Sonunda adam demir kapıyı buldu. Bu kapı da çok gizliydi. Bodrum'un eskileri koydukları bu kısmındaki dolaplardan birinin içindeydi. Adam kapıyı açıp kadına yol verdi.

Burası bodrumun girişindeki lacivert koridor gibi restore edilmemişti. Duvarlar ne kadar eski ve sağlam olduğunu belli ediyordu. Duvarı oluşturan taşlarda yer yer çatlaklar ve koyulaşmalar da olsa muhteşem görünüyordu.

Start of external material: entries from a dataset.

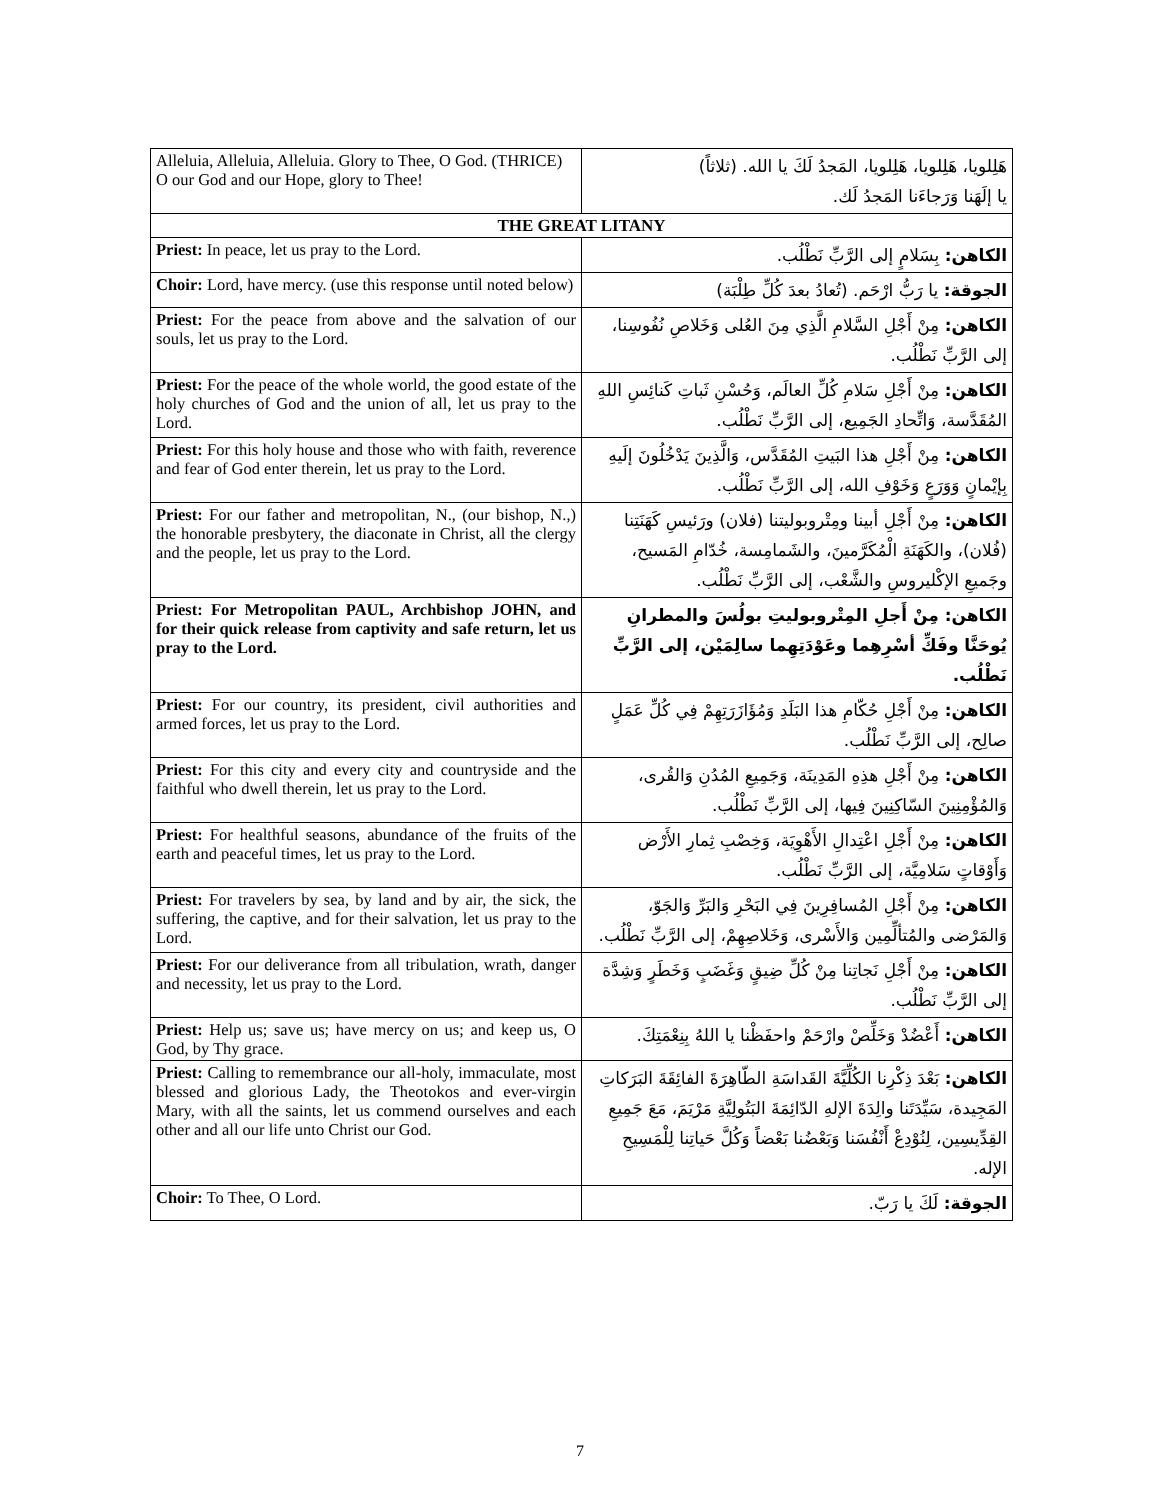| Alleluia, Alleluia, Alleluia. Glory to Thee, O God. (THRICE) O our God and our Hope, glory to Thee! | هَلِلويا، هَلِلويا، هَلِلويا، المَجدُ لَكَ يا الله. (ثلاثاً) يا إلَهَنا وَرَجاءَنا المَجدُ لَك. |
| THE GREAT LITANY | |
| Priest: In peace, let us pray to the Lord. | الكاهن: بِسَلامٍ إلى الرَّبِّ نَطْلُب. |
| Choir: Lord, have mercy. (use this response until noted below) | الجوقة: يا رَبُّ ارْحَم. (تُعادُ بعدَ كُلِّ طِلْبَة) |
| Priest: For the peace from above and the salvation of our souls, let us pray to the Lord. | الكاهن: مِنْ أَجْلِ السَّلامِ الَّذِي مِنَ العُلى وَخَلاصِ نُفُوسِنا، إلى الرَّبِّ نَطْلُب. |
| Priest: For the peace of the whole world, the good estate of the holy churches of God and the union of all, let us pray to the Lord. | الكاهن: مِنْ أَجْلِ سَلامِ كُلِّ العالَم، وَحُسْنِ ثَباتِ كَنائِسِ اللهِ المُقَدَّسة، وَاتِّحادِ الجَمِيع، إلى الرَّبِّ نَطْلُب. |
| Priest: For this holy house and those who with faith, reverence and fear of God enter therein, let us pray to the Lord. | الكاهن: مِنْ أَجْلِ هذا البَيتِ المُقَدَّس، وَالَّذِينَ يَدْخُلُونَ إلَيهِ بِإيْمانٍ وَوَرَعٍ وَخَوْفِ الله، إلى الرَّبِّ نَطْلُب. |
| Priest: For our father and metropolitan, N., (our bishop, N.,) the honorable presbytery, the diaconate in Christ, all the clergy and the people, let us pray to the Lord. | الكاهن: مِنْ أَجْلِ أبينا ومِتْروبوليتنا (فلان) ورَئيسِ كَهَنَتِنا (فُلان)، والكَهَنَةِ الْمُكَرَّمينَ، والشَمامِسة، خُدّامِ المَسيح، وجَميعِ الإكْليروسِ والشَّعْب، إلى الرَّبِّ نَطْلُب. |
| Priest: For Metropolitan PAUL, Archbishop JOHN, and for their quick release from captivity and safe return, let us pray to the Lord. | الكاهن: مِنْ أَجلِ المِتْروبوليتِ بولُسَ والمطرانِ يُوحَنَّا وفَكِّ أسْرِهِما وعَوْدَتِهِما سالِمَيْن، إلى الرَّبِّ نَطْلُب. |
| Priest: For our country, its president, civil authorities and armed forces, let us pray to the Lord. | الكاهن: مِنْ أَجْلِ حُكّامِ هذا البَلَدِ وَمُؤَازَرَتِهِمْ فِي كُلِّ عَمَلٍ صالِح، إلى الرَّبِّ نَطْلُب. |
| Priest: For this city and every city and countryside and the faithful who dwell therein, let us pray to the Lord. | الكاهن: مِنْ أَجْلِ هذِهِ المَدِينَة، وَجَمِيعِ المُدُنِ وَالقُرى، وَالمُؤْمِنِينَ السّاكِنِينَ فِيها، إلى الرَّبِّ نَطْلُب. |
| Priest: For healthful seasons, abundance of the fruits of the earth and peaceful times, let us pray to the Lord. | الكاهن: مِنْ أَجْلِ اعْتِدالِ الأَهْوِيَة، وَخِصْبِ ثِمارِ الأَرْض وَأَوْقاتٍ سَلامِيَّة، إلى الرَّبِّ نَطْلُب. |
| Priest: For travelers by sea, by land and by air, the sick, the suffering, the captive, and for their salvation, let us pray to the Lord. | الكاهن: مِنْ أَجْلِ المُسافِرِينَ فِي البَحْرِ وَالبَرِّ وَالجَوّ، وَالمَرْضى والمُتألِّمِين وَالأَسْرى، وَخَلاصِهِمْ، إلى الرَّبِّ نَطْلُب. |
| Priest: For our deliverance from all tribulation, wrath, danger and necessity, let us pray to the Lord. | الكاهن: مِنْ أَجْلِ نَجاتِنا مِنْ كُلِّ ضِيقٍ وَغَضَبٍ وَخَطَرٍ وَشِدَّة إلى الرَّبِّ نَطْلُب. |
| Priest: Help us; save us; have mercy on us; and keep us, O God, by Thy grace. | الكاهن: أَعْضُدْ وَخَلِّصْ وارْحَمْ واحفَظْنا يا اللهُ بِنِعْمَتِكَ. |
| Priest: Calling to remembrance our all-holy, immaculate, most blessed and glorious Lady, the Theotokos and ever-virgin Mary, with all the saints, let us commend ourselves and each other and all our life unto Christ our God. | الكاهن: بَعْدَ ذِكْرِنا الكُلِّيَّةَ القَداسَةِ الطّاهِرَةَ الفائِقَةَ البَرَكاتِ المَجِيدة، سَيِّدَتَنا والِدَةَ الإلهِ الدّائِمَةَ البَتُولِيَّةِ مَرْيَمَ، مَعَ جَمِيعِ القِدِّيسِين، لِنُوْدِعْ أَنْفُسَنا وَبَعْضُنا بَعْضاً وَكُلَّ حَياتِنا لِلْمَسِيحِ الإله. |
| Choir: To Thee, O Lord. | الجوقة: لَكَ يا رَبّ. |
7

Bu ev tarihi eser niteliği taşımalıydı kadına göre.

"Bu ev kaç yılında yapıldı?" dedi kadın sesindeki hayranlığı gizlemeden.

"1890-1900 yıllarında... Dedemin dedesi yaptırmış. İlk resimdeki adam. Çok sağlam bina. Hele bodrumun bu kısmı savaş zamanında sığınak olarak kullanılırmış."

"Vay canına! Ama bir sorum var, biz niye buraya geldik? Bana sığınağı göstermek için, beni buraya getirmemişsindir diye düşünüyorum. Yanılıyor muyum?"

Adam kaşlarını kaldırarak kadına baktı. Cevap vermeden elindeki fenerle duvarları tarayarak ışığın düğmesini buldu. Işığı açmasıyla aydınlanan koridorun sonundaki odaya doğru yürüdü.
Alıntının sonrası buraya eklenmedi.